9. A construction as defined in claim 1, and including an elongated pusher rod extending between and through each opposing pair of compartments, and means endwise movably mounting said rods upon the axle for rotation with their respective compartments;

whereby when a casting is moved into a horizontally located compartment it presses against the rod therein causing the rod to move endwise through the opposing horizontally located compartment for engaging and pushing horizontally out of said opposing compartment any casting contained therein.

10. A machine for repeatedly impacting a casting for cleaning debris for the casting, comprising:

a horizontally arranged flat plate supported upon springs;

means for positioning said plate between first and second positions said means including a horizontal axis;

said plate being mounted upon said axis for rotation between said first and second positions;

means for positioning a casting upon and removing a casting from said plate;

a generally vertically downwardly directed hammer means for applying repeated blows directed to impact against an end portion of the plate for resiliently vibrating the plate and for spreading out and transmitting the forces of the blows through the plate to the casting located upon the plate;

whereby said casting is received by said plate in said first position then rotated to said second position for supporting the casting thereon during the impact and then rotated to said first position for removing said casting from said plate.

11. The machine of claim 10 and the means for positioning said plate between said first and second positions including said plate forming the bottom wall of an open top compartment having a pair of side walls;

in the first position the plate being vertical and the side walls being horizontal for loading a casting into the compartment, and then rotating the compartment to the second position wherein the plate is horizontal beneath the casting for supporting the casting thereon during the hammer impact and for then rotating the casting until the plate is vertical for horizontally removing the casting from the compartment.

12. A machine as defined in claim 11, and including a second compartment having a second plate and side walls arranged diametrically opposite to the first mentioned compartment and both compartments opening radially outwardly of each other relative to the horizontal axis, and both compartments being connected together by a frame means so that they may be rotated together about said axis;

whereby when the compartments are rotated into the first position where their plates are vertical, one compartment may be loaded and the other simultaneously unloaded with a casting moved horizontally into and out of the compartments.

13. A machine as defined in claim 12, and including an elongated, endwise slidable bar extending through both plates and into both compartments, so that a horizontally moved casting that is being loaded into one compartment pushes the bar endwise so that it pushes the casting in the other compartment outwardly for unloading.

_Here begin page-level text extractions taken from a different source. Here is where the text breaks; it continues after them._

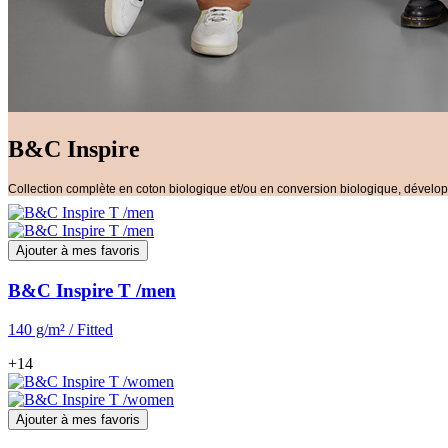
B&C Inspire
Collection complète en coton biologique et/ou en conversion biologique, dével
Ajouter à mes favoris
B&C Inspire T /men
140 g/m² / Fitted
+14
Ajouter à mes favoris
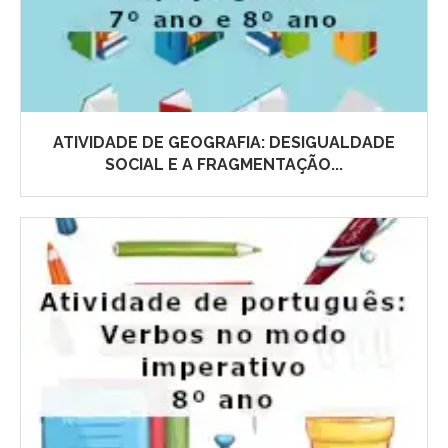
ATIVIDADE DE GEOGRAFIA: DESIGUALDADE
SOCIAL E A FRAGMENTAÇÃO...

14. A machine as defined in claim 12, and including the two compartments forming an opposed pair and, including a second pair of opposed compartments, similar to the first pair, connected to the first pair for simultaneous rotation about the axis;

whereby one pair of compartments open horizontally for loading and unloading castings while the other pair of compartments open vertically with the uppermost one containing a casting supported upon its plate which is impacted by the hammer means, while the opposite compartment opens downwardly and is empty of a casting.

15. A machine as defined in claim 14, and including each opposed pair of compartments having an elongated, endwise slidable bar extending between and through them so that a horizontally moved casting that is being loaded into one compartment pushes the bar endwise to push the casting in the other compartment outwardly for unloading.